There’s a very simple binary way to judge your latest post-Gubernatorial comeback flick, Sabotage. And it only takes about ten seconds:

  1. The opening shot of the film is perfectly representative of why it doesn’t work.
  2. The second shot perfectly represents why it should have worked.

Coming from director David Ayer – fresh from the (sort-of) success of his found-footage cop thriller, End of Watch – it makes sense that the film begins with a grainy video clip, hissing and popping, striated with static, colors bleeding bright. In it, a middle-aged woman is bound and tortured by a masked assailant. She begs for her life. Weeps. We hear noises: loud ripping sounds. It’s not exactly clear what these sounds are, but they make the woman scream even louder.

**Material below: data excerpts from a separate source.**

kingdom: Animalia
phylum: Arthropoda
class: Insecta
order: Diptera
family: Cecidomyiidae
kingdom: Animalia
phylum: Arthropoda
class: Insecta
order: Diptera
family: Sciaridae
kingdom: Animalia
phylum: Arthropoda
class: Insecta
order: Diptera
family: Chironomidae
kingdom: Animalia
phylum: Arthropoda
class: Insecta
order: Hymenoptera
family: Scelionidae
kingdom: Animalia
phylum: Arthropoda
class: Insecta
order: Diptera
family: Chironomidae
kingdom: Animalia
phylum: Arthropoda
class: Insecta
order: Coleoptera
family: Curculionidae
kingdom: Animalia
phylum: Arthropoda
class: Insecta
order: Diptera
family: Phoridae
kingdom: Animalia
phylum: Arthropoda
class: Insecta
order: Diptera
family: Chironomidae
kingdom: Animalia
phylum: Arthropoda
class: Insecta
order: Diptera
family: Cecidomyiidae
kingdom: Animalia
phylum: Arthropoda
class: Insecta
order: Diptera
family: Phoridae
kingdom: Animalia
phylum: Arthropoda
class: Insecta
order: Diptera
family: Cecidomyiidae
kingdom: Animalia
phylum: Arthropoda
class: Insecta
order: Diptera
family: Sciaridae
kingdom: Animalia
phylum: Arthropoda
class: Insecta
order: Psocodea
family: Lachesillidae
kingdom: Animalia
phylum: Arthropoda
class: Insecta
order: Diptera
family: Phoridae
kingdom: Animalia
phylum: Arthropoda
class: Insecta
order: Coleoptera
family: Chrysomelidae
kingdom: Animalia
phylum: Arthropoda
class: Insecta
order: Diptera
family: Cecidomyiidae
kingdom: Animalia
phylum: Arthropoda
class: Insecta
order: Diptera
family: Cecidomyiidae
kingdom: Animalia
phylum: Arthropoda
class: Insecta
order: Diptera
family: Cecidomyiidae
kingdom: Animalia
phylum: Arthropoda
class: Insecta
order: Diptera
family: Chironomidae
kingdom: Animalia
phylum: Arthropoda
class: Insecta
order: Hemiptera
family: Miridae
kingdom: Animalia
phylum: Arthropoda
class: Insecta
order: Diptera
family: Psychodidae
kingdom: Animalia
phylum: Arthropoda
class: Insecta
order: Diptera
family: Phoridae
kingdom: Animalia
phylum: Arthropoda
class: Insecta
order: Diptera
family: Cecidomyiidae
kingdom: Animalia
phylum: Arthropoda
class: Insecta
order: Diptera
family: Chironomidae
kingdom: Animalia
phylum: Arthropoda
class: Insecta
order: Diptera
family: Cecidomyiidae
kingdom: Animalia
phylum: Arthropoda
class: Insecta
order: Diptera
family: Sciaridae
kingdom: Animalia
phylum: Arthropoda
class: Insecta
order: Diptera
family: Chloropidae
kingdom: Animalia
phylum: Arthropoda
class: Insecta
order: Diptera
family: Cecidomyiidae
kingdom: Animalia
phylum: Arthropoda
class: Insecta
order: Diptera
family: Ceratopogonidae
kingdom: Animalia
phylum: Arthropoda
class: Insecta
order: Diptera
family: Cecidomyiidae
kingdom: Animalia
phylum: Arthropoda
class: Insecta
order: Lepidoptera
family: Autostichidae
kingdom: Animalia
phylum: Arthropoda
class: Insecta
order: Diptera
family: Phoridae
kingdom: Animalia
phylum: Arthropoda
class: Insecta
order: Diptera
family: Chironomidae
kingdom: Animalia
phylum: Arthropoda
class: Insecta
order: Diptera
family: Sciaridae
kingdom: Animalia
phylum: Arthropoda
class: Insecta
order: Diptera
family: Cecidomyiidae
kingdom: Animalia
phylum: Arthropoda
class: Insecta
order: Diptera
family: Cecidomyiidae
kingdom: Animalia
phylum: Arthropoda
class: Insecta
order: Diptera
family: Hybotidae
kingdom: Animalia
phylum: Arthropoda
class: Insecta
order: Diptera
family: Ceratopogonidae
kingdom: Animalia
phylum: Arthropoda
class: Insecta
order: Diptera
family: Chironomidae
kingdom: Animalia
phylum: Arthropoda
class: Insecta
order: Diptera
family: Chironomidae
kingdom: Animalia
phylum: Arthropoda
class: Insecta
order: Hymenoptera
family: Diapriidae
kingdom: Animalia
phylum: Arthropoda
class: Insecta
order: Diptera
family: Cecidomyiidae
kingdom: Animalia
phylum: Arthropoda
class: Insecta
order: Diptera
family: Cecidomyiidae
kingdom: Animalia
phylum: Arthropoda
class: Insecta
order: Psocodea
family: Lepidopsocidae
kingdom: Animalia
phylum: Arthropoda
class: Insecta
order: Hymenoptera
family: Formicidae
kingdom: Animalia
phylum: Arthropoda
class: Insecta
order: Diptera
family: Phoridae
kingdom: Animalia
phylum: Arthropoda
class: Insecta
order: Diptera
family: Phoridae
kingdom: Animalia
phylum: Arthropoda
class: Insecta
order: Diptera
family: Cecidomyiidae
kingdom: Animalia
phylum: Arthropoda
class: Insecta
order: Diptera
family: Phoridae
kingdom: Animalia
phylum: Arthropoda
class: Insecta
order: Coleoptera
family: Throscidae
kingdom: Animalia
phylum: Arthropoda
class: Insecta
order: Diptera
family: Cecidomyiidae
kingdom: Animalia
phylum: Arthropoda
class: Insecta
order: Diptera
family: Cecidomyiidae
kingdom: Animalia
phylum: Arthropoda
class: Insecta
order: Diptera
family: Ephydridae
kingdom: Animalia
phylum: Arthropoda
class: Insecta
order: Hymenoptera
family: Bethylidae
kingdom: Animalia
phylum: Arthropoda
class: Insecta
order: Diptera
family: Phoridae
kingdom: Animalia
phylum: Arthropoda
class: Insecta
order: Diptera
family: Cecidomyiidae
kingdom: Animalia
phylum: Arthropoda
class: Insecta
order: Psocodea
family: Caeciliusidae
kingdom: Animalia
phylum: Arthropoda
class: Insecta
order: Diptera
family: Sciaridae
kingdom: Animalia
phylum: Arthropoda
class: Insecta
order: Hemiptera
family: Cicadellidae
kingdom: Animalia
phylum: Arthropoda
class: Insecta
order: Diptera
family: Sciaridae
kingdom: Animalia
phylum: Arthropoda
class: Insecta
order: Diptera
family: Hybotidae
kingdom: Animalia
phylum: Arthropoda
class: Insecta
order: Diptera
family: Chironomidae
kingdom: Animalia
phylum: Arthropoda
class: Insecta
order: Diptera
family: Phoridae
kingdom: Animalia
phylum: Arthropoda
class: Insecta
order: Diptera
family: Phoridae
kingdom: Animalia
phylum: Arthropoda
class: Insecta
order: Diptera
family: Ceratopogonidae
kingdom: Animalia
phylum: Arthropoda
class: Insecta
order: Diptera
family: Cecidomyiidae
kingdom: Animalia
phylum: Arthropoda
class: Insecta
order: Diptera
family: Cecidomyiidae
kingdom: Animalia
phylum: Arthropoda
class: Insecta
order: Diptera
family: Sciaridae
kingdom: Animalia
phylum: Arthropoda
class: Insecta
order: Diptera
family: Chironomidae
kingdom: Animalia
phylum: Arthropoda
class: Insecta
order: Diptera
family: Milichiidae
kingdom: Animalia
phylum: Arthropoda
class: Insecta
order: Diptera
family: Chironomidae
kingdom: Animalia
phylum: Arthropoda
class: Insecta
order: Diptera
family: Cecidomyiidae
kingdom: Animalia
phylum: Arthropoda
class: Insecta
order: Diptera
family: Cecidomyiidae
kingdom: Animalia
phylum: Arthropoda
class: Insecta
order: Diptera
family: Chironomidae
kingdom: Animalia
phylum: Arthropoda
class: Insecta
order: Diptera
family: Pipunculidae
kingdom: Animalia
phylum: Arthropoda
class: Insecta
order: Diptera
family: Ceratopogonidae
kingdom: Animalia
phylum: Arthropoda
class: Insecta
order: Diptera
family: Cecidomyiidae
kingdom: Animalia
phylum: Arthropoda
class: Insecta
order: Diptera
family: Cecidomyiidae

In this unpleasant manner we are introduced to the world of Sabotage: a sadomasochistic, obscene, hyper-violent, obnoxious, inhumane, dim-witted, turgid, and generally unpleasant place to spend an hour and forty minutes.

Of course, lots of films are unpleasant. Who would want to spend time in the nameless any-city of Seven, or the dilapidated farmhouse of Texas Chainsaw Massacre? Those films, however, used dark places and darker moods to create tension with the wants and desires of their characters. Sabotage, on the other hand, treats its moral and behavioral ugliness like a thrill.

The second shot of the film is a close-up of you, Arnie. Slumped and swollen-eyed, looking worn-out in a way that we rarely see. Clearly you’re watching the grainy video clip, and clearly the woman being tortured means something to you. The shot doesn’t last long, but quickly establishes that isn’t the usual wisecracking, invincible Schwarzenegger hero we’ve come to expect after four decades. The knock on you has always been a lack of range, but that’s less about your acting abilities than it is about your career choices (you haven’t popped up in a lot of Paul Thomas Anderson flicks). Working with Ayer seems like a bold choice for you. His films are abrasive and kinetic in a different style than many of your past collaborators. If there was ever a chance for you to do something different – to redefine the Arnold mythos for a new generation – this would seem to be it.

But, alas, the ugliness representative in that first shot is too overwhelming.

Sabotage can’t seem to decide whether it’s a genre film or something different. Despite what is implied by that second shot, it turns out that you are, more or less, that wisecracking, invincible Schwarzenegger we know so well (though the wisecracks are a bit more filthy and the invincibility a bit less easy to believe). There's even a scene where the grumpy chief pulls your badge and gun out of his desk drawer and puts you back on the case. But soon after there’s a sequence in which your arrival at a crime scene is intercut with the crime being committed – a sort of Silence of the Lambs-style misdirect – which gives us a sense that the film thinks a little too much of itself. Which is a shame, because Ayers has assembled a rather impressive all-star cast of shoulda-beens, briefly-wases, and almost-ares, including Olivia Williams, Harrold Perrineau, Terrence Howard, and Sam Worthington looking like the bassist from a Korn cover band.

You’re no stranger to these kinds of squandered opportunities, are you? I sat down a few weeks ago to fill in one of my biggest blind spots in the Schwarzenegger filmography, Last Action Hero, and even that magical convening of some of my favorite filmic elements (you, John McTiernan, parody,1990s action excess) somehow resulted in a thing that was far less than the sum of its parts. Just like Sabotage.

Yes, it seems that your long career has finally caught up to the obscene action movie aesthetic of modern times, and the result is kind of a bummer. I prefer you in your natural state: toting absurdly large machine guns, smirking to let us know that you’re in on the joke.